23. Hükmedilecek bu para, zarara uğrayanda manevi huzuru doğurmayı gerçekleştirecek tazminata benzer bir fonksiyonu olan özgün bir nitelik taşır.

24. Manevi tazminat bir ceza olmadığı gibi mal varlığı hukukuna dair bir zararın karşılanmasını da amaç edinmemiştir.

25. O hâlde bu tazminatın sınırı onun amacına göre belirlenmelidir. Takdir edilecek miktar, mevcut durumda elde edilmek istenilen tatmin duygusunun etkisine ulaşmak için gerekli olan kadar olmalıdır.

26. Tüm bu açıklamalar ve yasal düzenlemeler ışığında somut olay incelendiğinde; davalının davacıya yönelik gerçekleştirdiği eylemlerin kişilik haklarına saldırı ve haksız eylem niteliğinde olduğu hususunda Yerel Mahkeme ile Özel Daire arasında bir uyuşmazlık bulunmamaktadır.

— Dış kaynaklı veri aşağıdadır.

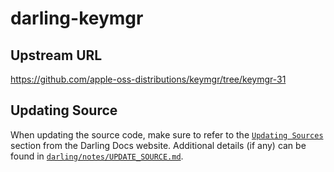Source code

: # darling-keymgr

## Upstream URL

https://github.com/apple-oss-distributions/keymgr/tree/keymgr-31

## Updating Source

When updating the source code, make sure to refer to the [`Updating Sources`](https://docs.darlinghq.org/contributing/updating-sources/index.html#updating-sources) section from the Darling Docs website. Additional details (if any) can be found in [`darling/notes/UPDATE_SOURCE.md`](darling/notes/UPDATE_SOURCE.md).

27. Ancak olay tarihi, davalının davacıya yönelik iki ayrı fiilinin bulunması, olayların gelişim biçimi ve ağırlığı ile tarafların sosyal ve ekonomik durumları dikkate alındığında mahkemece davacı lehine hükmedilen manevi tazminat miktarı fazla olmayıp uygundur.

28. Hâl böyle olunca mahkemenin manevi tazminatın miktarının fazla olmadığı gerekçesiyle verdiği direnme kararı yerindedir.

29. Bu nedenle direnme kararı onanmalıdır.

IV. SONUÇ

Açıklanan nedenlerle;

Davalı vekilinin temyiz itirazlarının reddi ile direnme kararının ONANMASINA,

Aşağıda dökümü yazılı (380,66TL) harcın temyiz edenden alınmasına,

6100 sayılı Hukuk Muhakemeleri Kanunu'nun geçici 3. maddesine göre uygulanmakta olan 1086 sayılı Hukuk Usulü Muhakemeleri Kanunu'nun 440/III-1. maddesi uyarınca karar düzeltme yolu kapalı olmak üzere, 09.12.2021 tarihinde oy birliği ile kesin olarak karar verildi.